Data:
►

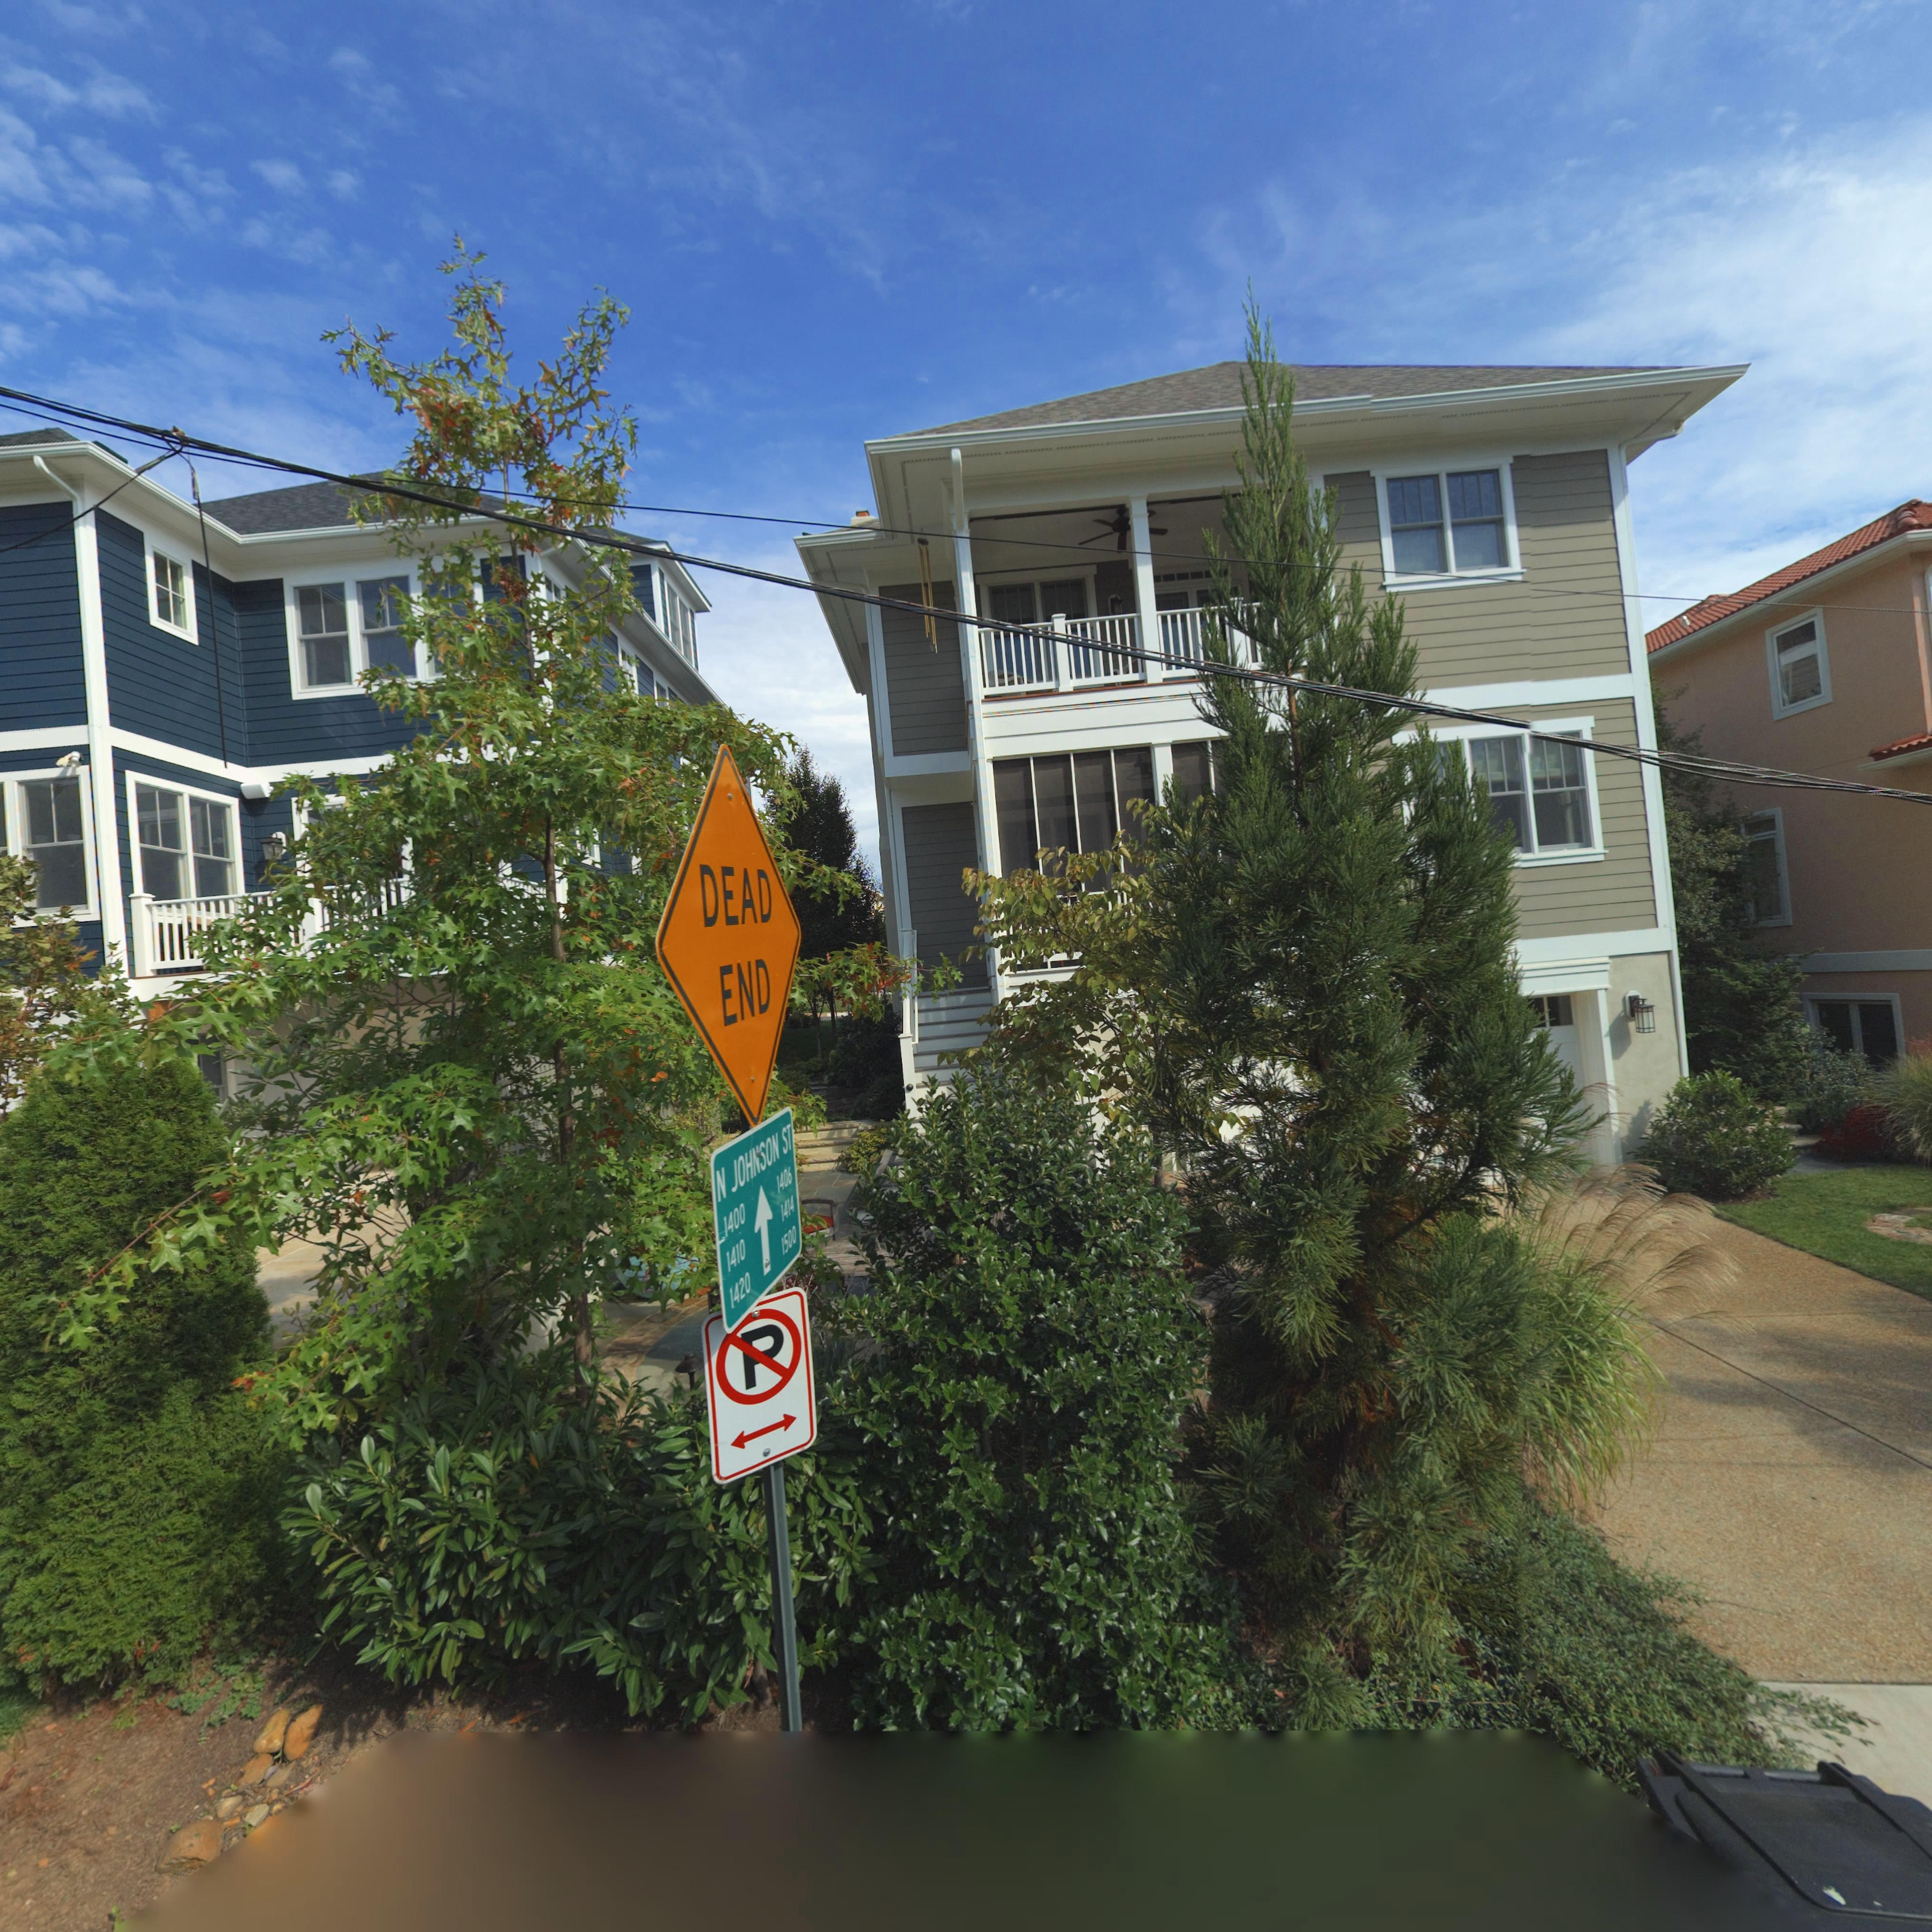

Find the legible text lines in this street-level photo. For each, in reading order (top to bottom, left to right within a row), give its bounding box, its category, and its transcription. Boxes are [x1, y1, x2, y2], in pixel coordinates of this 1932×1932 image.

[697, 860, 773, 931] None: DEAD
[717, 956, 773, 1031] None: END
[714, 1121, 793, 1206] StreetName: N JOH**ON ST
[774, 1164, 793, 1195] StreetNumber: 1406
[721, 1200, 748, 1240] StreetNumber: 1400
[779, 1192, 796, 1224] StreetNumber: 1414
[724, 1236, 748, 1275] StreetNumber: 1410
[780, 1223, 798, 1258] StreetNumber: 1500
[727, 1269, 752, 1312] StreetNumber: 1420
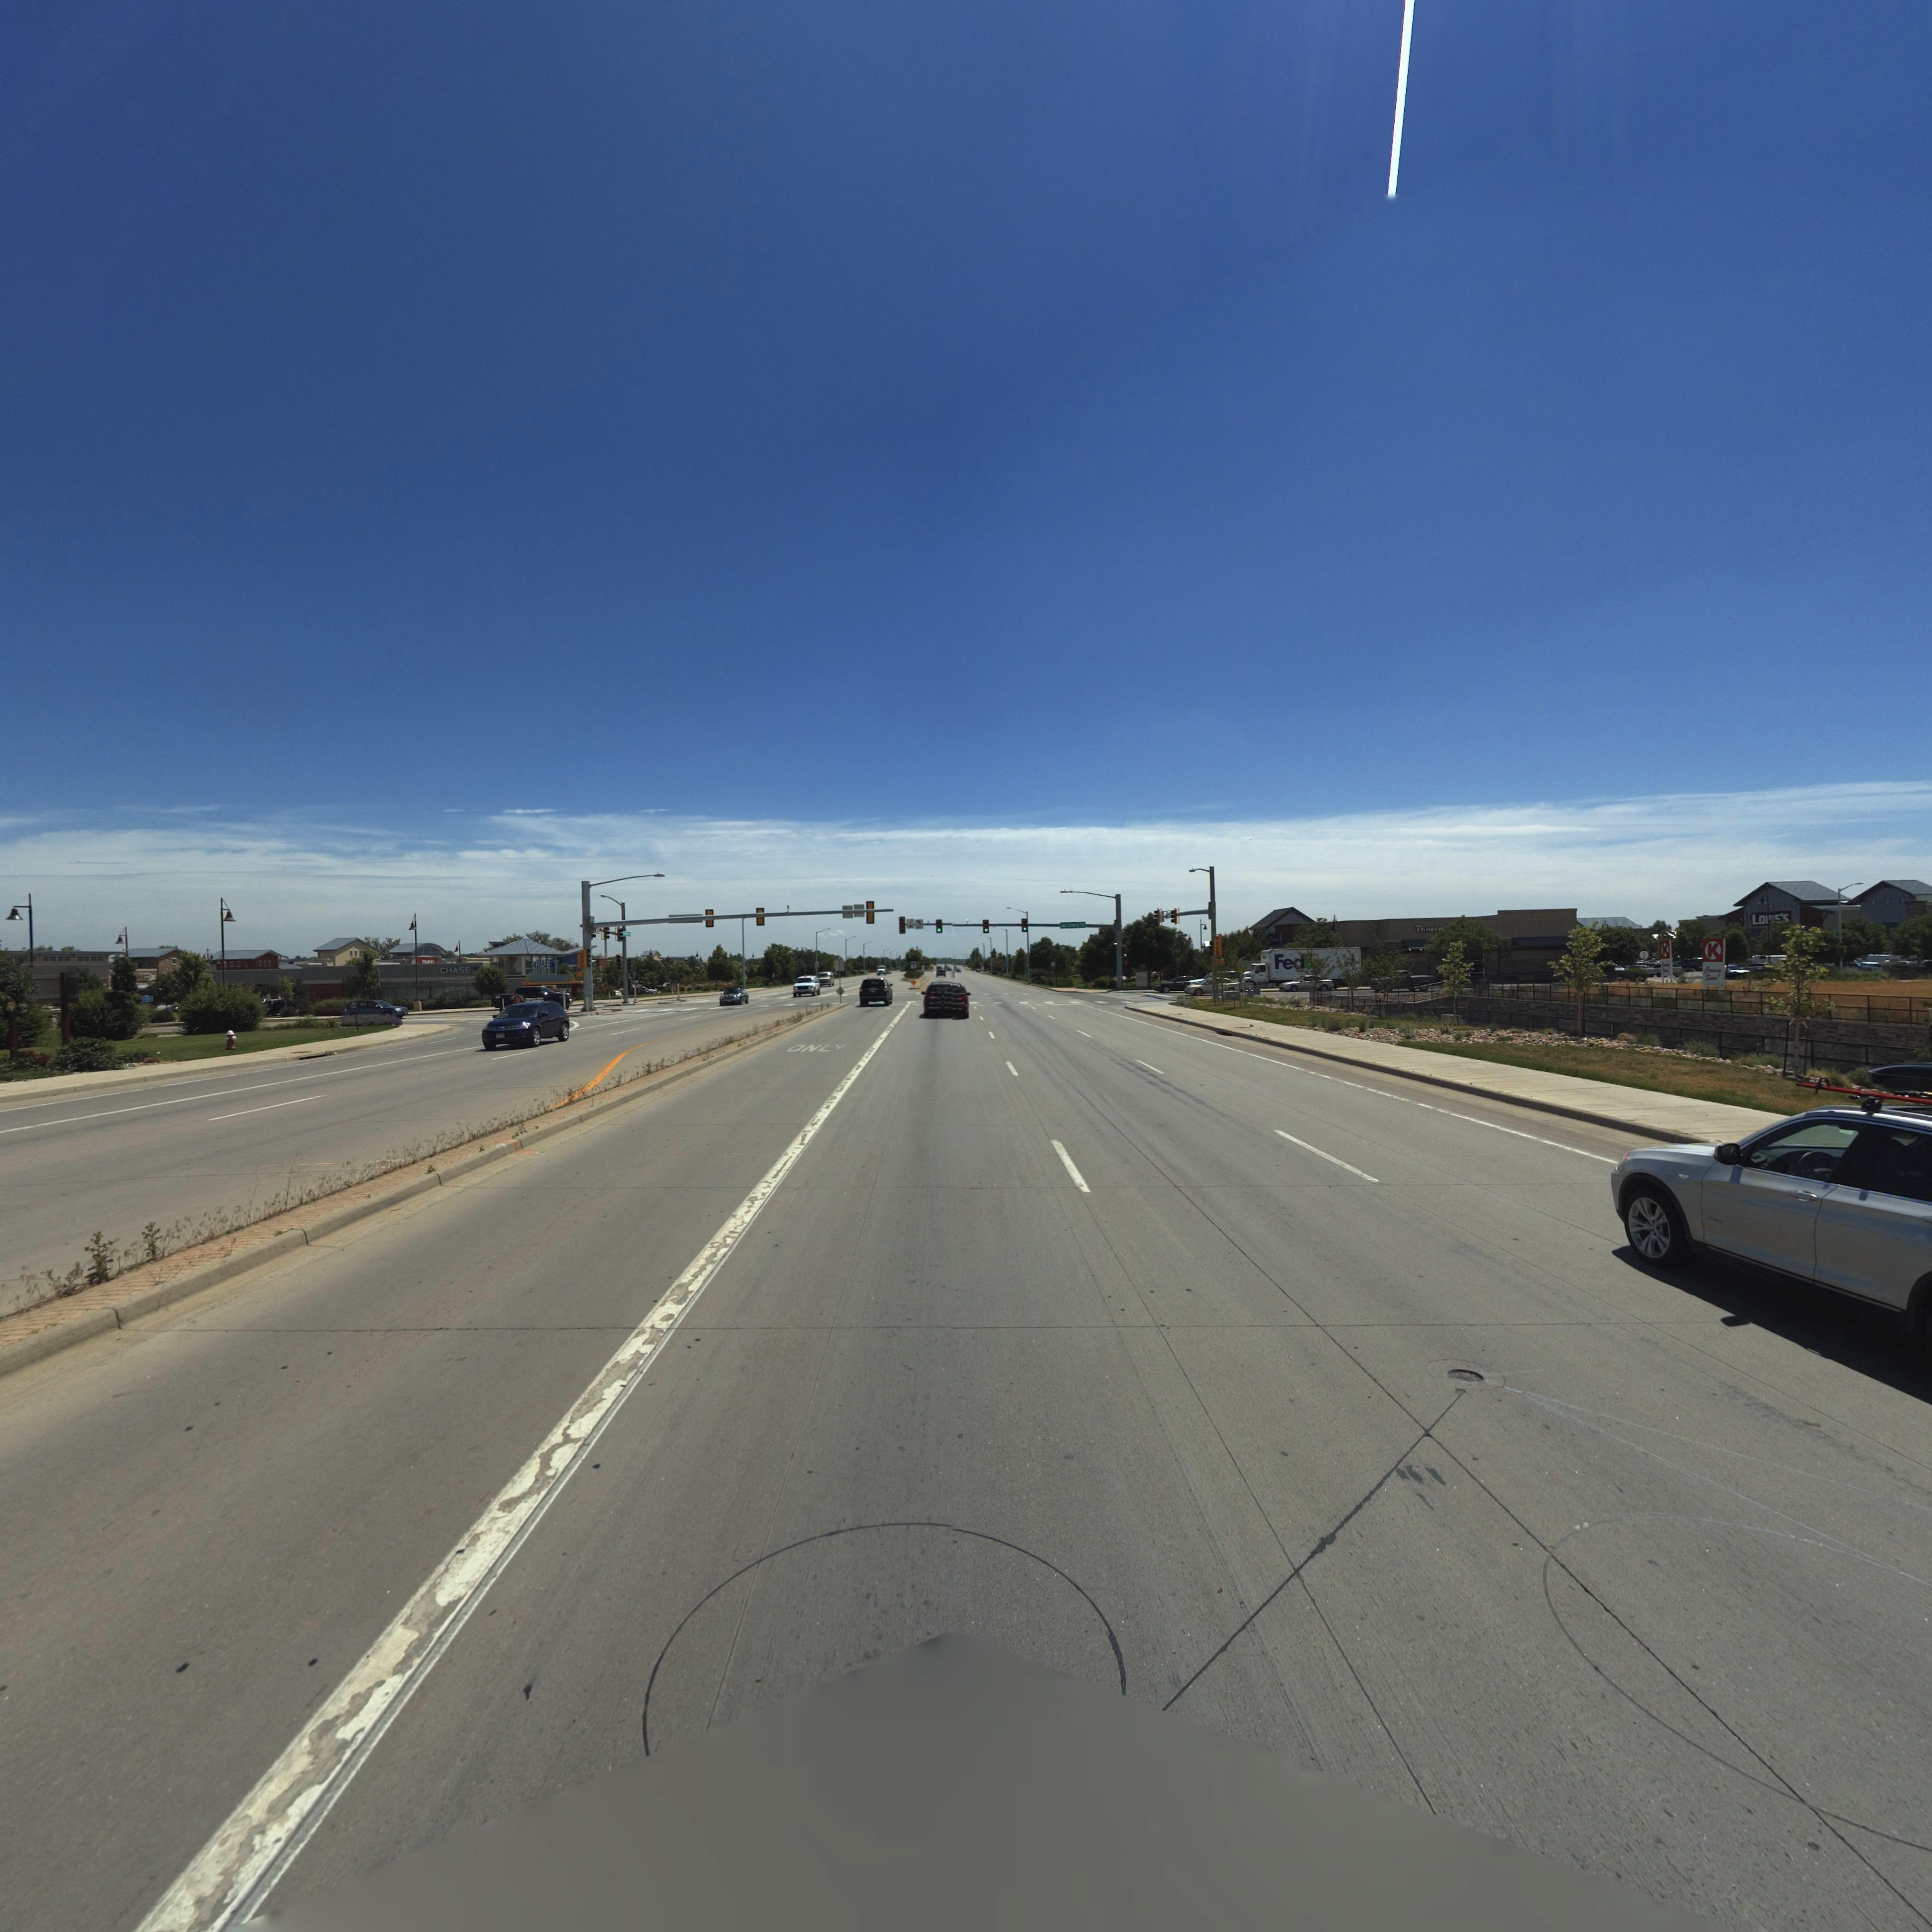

◄

Written instruction:
Could you write out all of the lines above character for character, leaving out the pictures?

Task output:
Find the legible text lines in this street-level photo. For each, in reading order (top to bottom, left to right within a row), give its bounding box, its category, and its transcription. Boxes are [x1, y1, x2, y2], in pixel coordinates of this 1932×1932 image.

[697, 860, 773, 931] None: DEAD
[717, 956, 773, 1031] None: END
[714, 1121, 793, 1206] StreetName: N JOH**ON ST
[774, 1164, 793, 1195] StreetNumber: 1406
[721, 1200, 748, 1240] StreetNumber: 1400
[779, 1192, 796, 1224] StreetNumber: 1414
[724, 1236, 748, 1275] StreetNumber: 1410
[780, 1223, 798, 1258] StreetNumber: 1500
[727, 1269, 752, 1312] StreetNumber: 1420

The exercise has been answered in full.